Fadli mengaku siap berdiskusi terkait kasus pemerkosaan yang terjadi pada kerusuhan Mei 1998. Fadli juga menyinggung pernyataan aktivis HAM Sidney Jones yang disebut kesulitan menemukan korban secara langsung dalam investigasinya. “Ini Majalah Tempo yang baru terbit pada waktu itu tahun 98, dibaca di sini dan bisa dikutip bagaimana mereka juga melakukan (investigasi),” katanya sambil mengangkat Majalah Tempo. “Kalau tidak salah seorang wartawannya mengatakan investigasi tiga bulan soal perkosaan massal itu, ada kesulitan. Sidney Jones mengatakan tidak ketemu satu orang pun korban,” sambungnya.

Mendengar penjelasan itu, Wakil Ketua Komisi X DPR RI dari Fraksi PDI-P My Esti Wijayati, menangis. “Ini semakin menunjukkan Pak Fadli Zon tidak punya kepekaan terhadap persoalan yang dihadapi korban pemerkosaan,” kata My Esti. Anggota Komisi X dari Fraksi PDI-P, Mercy Chriesty Barends, juga ikut emosional. “Bapak bilang TSM (terstruktur, sistematis, dan masif). Bapak bilang tidak terima yang massal. Pak, kebetulan sebagian besar itu satu etnis. Kita tidak ingin membuka sejarah kelam, tapi ini satu etnis,” kata Mercy.

“Bapak bisa baca itu testimoni yang kami bawa. Ini minta maaf sekali, sangat terganggu, apa susahnya menyampaikan? Satu kasus saja sudah banyak, lebih dari satu kasus tidak manusiawi. Minta maaf!” seru Mercy. Mendengar luapan emosi dari 2 politisi perempuan itu, Fadli menyampaikan permintaan maaf jika penjelasannya dianggap nggak sensitif.

Bahkan suasana rapat sempat heboh karena massa dari Koalisi Masyarakat Sipil Melawan Impunitas yang ada di atas balkon menyoraki Fadli. Mereka menuntut Fadli meminta maaf kepada para korban dan meminta penghentian penulisan ulang sejarah.
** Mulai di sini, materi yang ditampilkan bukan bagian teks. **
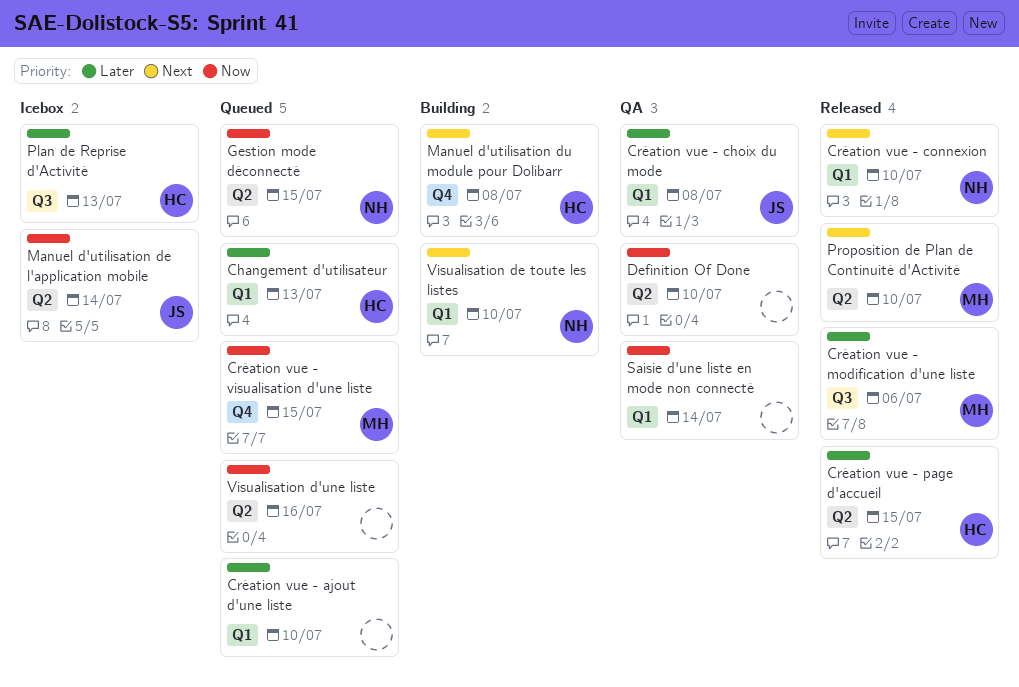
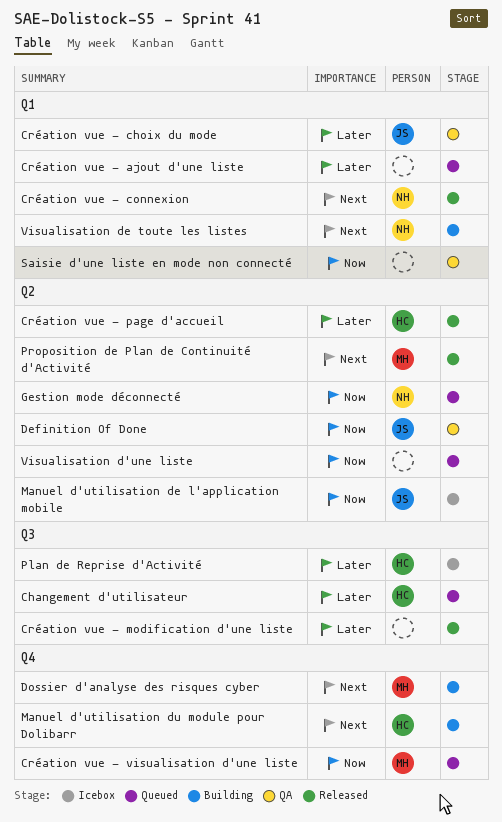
Changement d'utilisateur, label: Q1 -> Q3
Création vue - modification d'une liste, owner: MH -> none
Definition Of Done, owner: none -> JS
Dossier d'analyse des risques cyber: none -> present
Apa yang terjadi pada Mei 1998 bukan hanya soal kerusuhan dan krisis politik. Tapi juga kekerasan seksual terhadap perempuan Tionghoa. Laporan investigatif menyebutkan adanya pemerkosaan, mutilasi, dan pembakaran hidup-hidup terhadap perempuan, terutama etnis Tionghoa. Komnas Perempuan (2000) dan Tim Gabungan Pencari Fakta (TGPF) mencatat sedikitnya 85 korban kekerasan seksual, 52 di antaranya adalah pemerkosaan.

Tapi Komnas Perempuan dan TGPF meyakini angka sebenarnya bisa lebih besar. Itu karena banyak korban yang memilih diam karena trauma, takut stigma, dan minimnya perlindungan hukum. Tapi Fadli malah mempersoalkan diksi ‘massal’ yang dianggapnya sah digunakan kalo ada bukti sistematis dan dalam jumlah besar.

Mungkin Fadli berargumen atas dasar ‘presisi hukum’. Tapi pernyataannya mengabaikan aspek kemanusiaan, trauma kolektif, dan ketimpangan sistemik yang menghambat kebenaran terungkap secara formal. Istilah ‘massal’ bukan sekadar angka atau bukti. Tapi tentang pengakuan bahwa negara pernah gagal melindungi warganya.

Dan yang nggak kalah penting, politisi di Senayan jangan sekedar emosional saat rapat. Tapi juga fasilitasi para korban untuk bersuara dan mendapat ruang yang selayaknya dalam penulisan ulang sejarah kita. Yuk, berikan hak kepada korban pemerkosaan Mei 1998!